As Rep. Sam Farr, D-Carmel, said at the event, “We should all be concerned with raising healthy Americans.” And as Ann Evans, the former mayor of Davis, Calif., added: “This garden is the kind of vision we hold for every kid in the country, and in a state like California in particular.” Evans, a regional-food-economy pioneer who wrote Davis Farmers Market Cookbook (peep www.annevans.com), marveled at what she saw on her visit to MEarth, which also serves students from across the county: The kids harvested Asian vegetables they helped raise while prepping traditional Chinese eats and practicing Mandarin.
“They’re teaching children and adults,” Evans said. “The adults just take a little more convincing.”
At MEarth (pronounced “me Earth,” as kids learn to connect “me” with the planet) I’ve seen those best equipped to convince adults – their kids – learn to scour labels, rotate crops and chef up farm-fresh fare in the outdoor kitchen.
“There are a lot of powerful people in this room,” Roos said to a group that included supes Jane Parker and Dave Potter, Carmel Mayor Jason Burnett and sustainable restaurant superstars Ted and Cindy Walter. “What I like most about my job is the chance to work with the most powerful people anywhere: Our students.”
MEarth is one of the scores of local nonprofits featured in our annual Monterey County Gives! fall fundraising push. Check out our Nov. 8 issue for pages and pages of big-hearted inspiration – and, in the meantime, put your values where your mouth is. Labor, land and local relationships figure into our food choices mightily. Like DWMC President Pris Walton said before lunch, “Eating is a political act.”
• Speaking of Heller, Ziggy Marley and his bassist are wooing the organic winery for wine club privileges after meeting the team at a Sunset Center show earlier this month.
•Speaking of good school-food news:As a part of the First Lady’s Let’s Move Salad Bars to Schools initiative, Dole Food Company is commemorating the donation of five salad bars to MPUSD campuses as this issue hits the streets. And on Monday, 100 school food leaders met at the Oakland Museum to find innovative ways to get more California food into the 900 million meals they serve our children every year – and less salt – and fat-laden processed foods – as part of the new “California Food for California Kids” push.
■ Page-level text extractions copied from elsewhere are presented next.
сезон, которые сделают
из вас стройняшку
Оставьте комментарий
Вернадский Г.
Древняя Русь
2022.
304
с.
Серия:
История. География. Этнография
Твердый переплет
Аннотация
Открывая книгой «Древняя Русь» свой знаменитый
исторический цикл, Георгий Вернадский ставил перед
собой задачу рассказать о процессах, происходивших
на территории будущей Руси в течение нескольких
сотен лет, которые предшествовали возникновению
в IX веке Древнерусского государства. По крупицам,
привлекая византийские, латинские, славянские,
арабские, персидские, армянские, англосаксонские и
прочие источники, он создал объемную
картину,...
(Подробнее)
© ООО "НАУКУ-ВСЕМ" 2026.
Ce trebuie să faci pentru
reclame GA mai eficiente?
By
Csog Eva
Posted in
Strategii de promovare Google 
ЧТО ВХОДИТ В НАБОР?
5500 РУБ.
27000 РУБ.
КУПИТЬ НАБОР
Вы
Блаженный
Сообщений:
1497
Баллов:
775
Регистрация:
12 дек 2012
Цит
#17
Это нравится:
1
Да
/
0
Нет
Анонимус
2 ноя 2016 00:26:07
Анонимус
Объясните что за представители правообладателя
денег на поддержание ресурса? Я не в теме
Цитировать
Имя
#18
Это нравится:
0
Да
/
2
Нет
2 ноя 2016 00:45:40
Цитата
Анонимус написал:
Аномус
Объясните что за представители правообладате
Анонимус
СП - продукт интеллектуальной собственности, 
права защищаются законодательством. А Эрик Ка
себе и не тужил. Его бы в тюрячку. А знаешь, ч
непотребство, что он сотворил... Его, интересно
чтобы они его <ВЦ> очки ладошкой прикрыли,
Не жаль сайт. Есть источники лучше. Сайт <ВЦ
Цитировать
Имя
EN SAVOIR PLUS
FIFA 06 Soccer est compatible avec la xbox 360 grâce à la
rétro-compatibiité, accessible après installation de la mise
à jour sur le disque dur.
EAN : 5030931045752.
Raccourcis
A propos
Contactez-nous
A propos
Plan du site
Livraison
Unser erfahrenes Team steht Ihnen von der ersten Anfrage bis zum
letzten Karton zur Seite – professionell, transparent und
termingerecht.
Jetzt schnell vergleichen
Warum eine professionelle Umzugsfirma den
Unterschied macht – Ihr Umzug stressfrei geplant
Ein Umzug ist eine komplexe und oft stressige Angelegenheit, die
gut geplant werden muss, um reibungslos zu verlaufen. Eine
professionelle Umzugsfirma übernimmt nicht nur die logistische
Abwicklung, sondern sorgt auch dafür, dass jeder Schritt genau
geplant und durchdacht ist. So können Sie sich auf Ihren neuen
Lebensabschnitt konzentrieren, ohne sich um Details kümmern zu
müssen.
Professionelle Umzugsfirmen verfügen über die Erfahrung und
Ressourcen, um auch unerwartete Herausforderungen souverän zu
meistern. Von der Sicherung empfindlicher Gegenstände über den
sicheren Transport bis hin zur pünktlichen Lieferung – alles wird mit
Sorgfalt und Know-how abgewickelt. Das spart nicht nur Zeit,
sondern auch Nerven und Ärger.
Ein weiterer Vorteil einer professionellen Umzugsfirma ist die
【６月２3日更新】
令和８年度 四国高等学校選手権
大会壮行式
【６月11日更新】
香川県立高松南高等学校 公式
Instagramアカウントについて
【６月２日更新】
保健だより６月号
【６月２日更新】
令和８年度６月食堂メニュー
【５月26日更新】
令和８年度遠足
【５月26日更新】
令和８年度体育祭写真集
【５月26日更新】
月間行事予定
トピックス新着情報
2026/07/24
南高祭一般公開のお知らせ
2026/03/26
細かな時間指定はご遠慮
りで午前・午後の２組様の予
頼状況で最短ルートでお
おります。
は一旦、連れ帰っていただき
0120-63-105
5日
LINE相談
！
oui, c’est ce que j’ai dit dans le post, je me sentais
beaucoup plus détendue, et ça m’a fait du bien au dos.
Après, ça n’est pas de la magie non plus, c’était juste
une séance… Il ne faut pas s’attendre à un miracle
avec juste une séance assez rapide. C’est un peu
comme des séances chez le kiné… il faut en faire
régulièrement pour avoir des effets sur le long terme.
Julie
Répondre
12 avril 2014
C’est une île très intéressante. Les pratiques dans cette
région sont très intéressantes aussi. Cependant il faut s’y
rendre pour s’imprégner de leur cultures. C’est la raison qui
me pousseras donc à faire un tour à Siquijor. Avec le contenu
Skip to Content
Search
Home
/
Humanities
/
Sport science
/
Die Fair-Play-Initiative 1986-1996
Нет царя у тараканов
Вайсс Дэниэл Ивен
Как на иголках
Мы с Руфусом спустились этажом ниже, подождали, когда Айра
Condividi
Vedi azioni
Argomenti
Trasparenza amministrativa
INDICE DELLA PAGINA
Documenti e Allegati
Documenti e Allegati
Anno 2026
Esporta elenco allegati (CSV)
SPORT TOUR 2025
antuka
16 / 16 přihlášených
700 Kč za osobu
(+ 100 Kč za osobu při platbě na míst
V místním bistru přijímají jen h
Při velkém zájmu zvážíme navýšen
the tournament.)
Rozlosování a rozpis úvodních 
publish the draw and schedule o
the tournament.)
• Speaking of Mike Jones (and local nonprofits), he’s doing a Youth Arts Collective benefit dinner Sunday, Sept. 30, as part of the YAC’s new “Conceptual Café” series. He takes on son Brendan at Jones Jr.’s Lokal for a You-Can’t-Top-Papa’s-Tapas showdown with wine and live music ($125, 244-4540).
•Speaking of Lokal: Two different people have accosted me in the last 48 hours to say 1) The cocktails are incredible and 2) They’ve been told, “No dessert at lunch because we don’t want to run out at dinner.”
• Speaking of Carmel Valley, Cima Collina’s pouring it on. Live music, small bites and wine 2-5pm Sundays ($10, 620-0645) at the new tasting room – this week’s the swan song of the season. The harvest party happens Saturday, Oct. 20 ($50-$65), before Passport to East End Wine Row Dec. 8 ($50). Yes: since Carmel Valley now has so many tasting spots the east siders – Dawn’s Dream, Silvestri, Holman, Parsonage, Joyce, Chesebro and CC – have named their own region-within-a-region.
•Sunset Mag’s Savor the Central Coast spools Sept. 27-30 in SLO (www.savorcentralcoast.com). Hotels are including fest passes with lodging. Follow @MontereyMCA for peeks of what chefs like Susan Feniger, Rick Moonen and Aarti Sequeira are up to.
• “’Tis better to understand,” St. Francis of Assisi said, “than to be understood.”